During Holy Week, we break bread on Maundy Thursday and lean with longing into the silence of a Friday that is anything but good. In that silence, says Orobator, in those moments when Jesus cries out to a God who does not answer, another holy Word is spoken. What Word? The Word that speaks in the lives of unacknowledged, marginalized, and ignored prophets who in their work in their cities and neighborhoods “show the ‘face of redemption turned visibly’ toward the sick, the poor, the refugees.” These ones absent from word-centered religious, political and economic institutional arenas? They are sacraments of God’s saving presence with God’s people. They believe with their bones—with their beaten down backbones, their arthritic fingers, and their road weary feet—and in their believing they incarnate in despairing places the promises of God’s grace and love. By remembering and acknowledging their presence, we remember Jesus.

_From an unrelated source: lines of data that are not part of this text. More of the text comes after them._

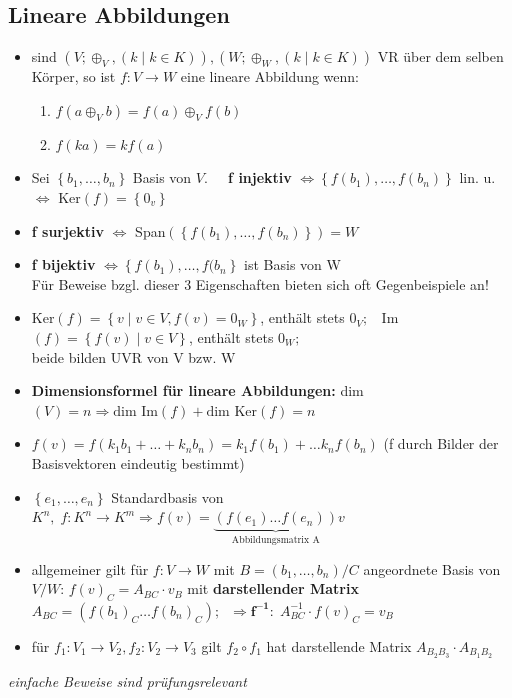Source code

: \documentclass[10pt,a4paper]{article}
\begin{document}
\subsection{Lineare Abbildungen}
\begin{itemize}
\item sind $(V; \oplus_{V}, (k\mid k\in K)),(W; \oplus_{W}, (k\mid k\in K))$ VR über dem selben Körper, so ist $f:V \rightarrow W$ eine lineare Abbildung wenn:
\begin{enumerate}
\item $f(a \oplus_{V} b) =f(a)\oplus_{V} f(b)$
\item $f(ka)=kf(a)$
\end{enumerate}


\item Sei $\left\lbrace b_{1},\dotsc,b_{n}\right\rbrace$ Basis von $V.\;\;\;\;$   \textbf{f injektiv} $\Leftrightarrow \left\lbrace f(b_{1}), \dotsc,f(b_{n}) \right\rbrace $ lin. u. $\Leftrightarrow$ Ker$(f)=\left\lbrace 0_{v} \right\rbrace$
\item \textbf{f surjektiv} $\Leftrightarrow$ Span$(\left\lbrace f(b_{1}), \dotsc,f(b_{n}) \right\rbrace)=W$
\item \textbf{f bijektiv} $\Leftrightarrow \left\lbrace f(b_{1}), \dotsc,f(b_{n}\right\rbrace$ ist Basis von W\\ Für Beweise bzgl. dieser 3 Eigenschaften bieten sich oft Gegenbeispiele an!
\item Ker$(f)=\left\lbrace v \mid v \in V, f(v)=0_{W}\right\rbrace$, enthält stets $0_{V};\;\;$ Im$(f)=\left\lbrace f(v) \mid v\in V\right\rbrace$, enthält stets $0_{W};$\\ beide bilden UVR von V bzw. W 
\item \textbf{Dimensionsformel für lineare Abbildungen:} dim$(V)=n\Rightarrow\text{dim Im}(f)+\text{dim Ker}(f)=n$
\item $f(v)=f(k_{1}b_{1}+\dotsc + k_{n}b_{n})=k_{1}f(b_{1})+\dotsc k_{n}f(b_{n})$ (f durch Bilder der Basisvektoren eindeutig bestimmt)
\item $\left\lbrace e_{1},\dotsc,e_{n}\right\rbrace$ Standardbasis von $K^{n},\;f: K^{n}\rightarrow K^{m}\Rightarrow f(v)=\underbrace{(f(e_{1})\dotsc f(e_{n}))}_{\text{Abbildungsmatrix A}}v$
\item allgemeiner gilt für $f:V\rightarrow W$ mit $B=(b_{1},\dotsc,b_{n})/C$ angeordnete Basis von $V/W$: $f(v)_{C}=A_{BC}\cdot v_{B}$ mit \textbf{darstellender Matrix} $A_{BC}=(f(b_{1})_{C}\dotsc f(b_{n})_{C});\;\;\Rightarrow\boldsymbol{f^{-1}:}\; A_{BC}^{-1}\cdot f(v)_{C}=v_{B} $ 
\item für $f_{1}:V_{1}\rightarrow V_{2},f_{2}:V_{2}\rightarrow V_{3}$ gilt $f_{2}\circ f_{1}$ hat darstellende Matrix $A_{B_{2}B_{3}}\cdot A_{B_{1}B_{2}}$
\end{itemize}
\textit{einfache Beweise sind prüfungsrelevant}
\end{document}
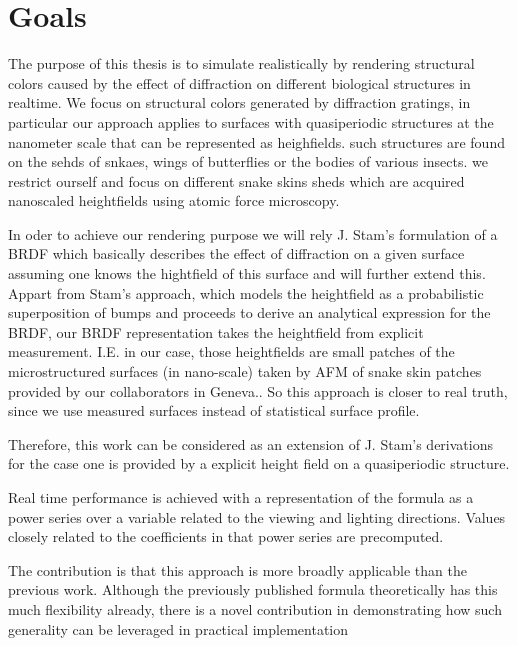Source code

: \section{Goals}
The purpose of this thesis is to simulate realistically by rendering structural colors caused by the effect of diffraction on different biological structures in realtime. We focus on structural colors generated by diffraction gratings, in particular our approach applies to surfaces with quasiperiodic structures at the nanometer scale that can be represented as heighfields. such structures are found on the sehds of snkaes, wings of butterflies or the bodies of various insects. we restrict ourself and focus on different snake skins sheds which are acquired nanoscaled heightfields using atomic force microscopy. 

In oder to achieve our rendering purpose we will rely J. Stam's formulation of a BRDF which basically describes the effect of diffraction on a given surface assuming one knows the hightfield of this surface and will further extend this. Appart from Stam's approach, which models the heightfield as a probabilistic superposition of bumps and proceeds to derive an analytical expression for the BRDF, our BRDF representation takes the heightfield from explicit measurement. 
I.E. in our case, those heightfields are small patches of the microstructured surfaces (in nano-scale) taken by AFM of snake skin patches provided by our collaborators in Geneva..
So this approach is closer to real truth, since we use measured surfaces instead of statistical surface profile.

Therefore, this work can be considered as an extension of J. Stam's derivations for the case one is provided by a explicit height field on a quasiperiodic structure.

Real time performance is achieved with a representation of the formula as a power series over a variable related to the viewing and lighting directions. Values closely related to the coefficients in that power series are precomputed.

The contribution is that this approach is more broadly applicable than the previous work. Although the previously published formula theoretically has this much flexibility already, there is a novel contribution in demonstrating how such generality can be leveraged in practical implementation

I drove past a local church this past Sunday on my way to my own church’s Palm Sunday celebration. Their triumphal entry was under way. I looked, and then I looked again. Two women, one in a wheelchair and the other using a walker, waved palm branches in the air as others helped them down the sidewalk and into the sanctuary. At my church? We remembered Jesus’ triumphal entry into Jerusalem and then heard in word and music the story of Jesus’ passion, Jesus’ suffering. The choir sang the haunting laments of the season—“O Sacred Head Now Wounded,” “Were You There When They Crucified My Lord?” “Beneath the Cross of Jesus.” The pastor spoke about Jesus’ pain-wracked and broken body. The sacramental irony? I sat in worship just inches away from our community’s newest member, an infant a mere four weeks into this beautiful, joyful, terrifying thing we call human living. As those mournful songs washed over us, that infant yawned, slept, stretched, kicked the air with tiny feet, gurgled, and cooed.

They grounded me again on Palm Sunday, those aging ones who we too often forget and that tiny one who so needs our care. And as I waved my palm branch and smiled at that sleeping child, I felt it in my bones, the tingling presence of Holy Week’s absent One.

So, I will do it one more time, limp through Holy Week, and be glad that my bones, though reluctant and aching as they make the journey, ground me. I pray that they take me, by the power of the Spirit, to the same kinds of human communities where Jesus’ own bones took him.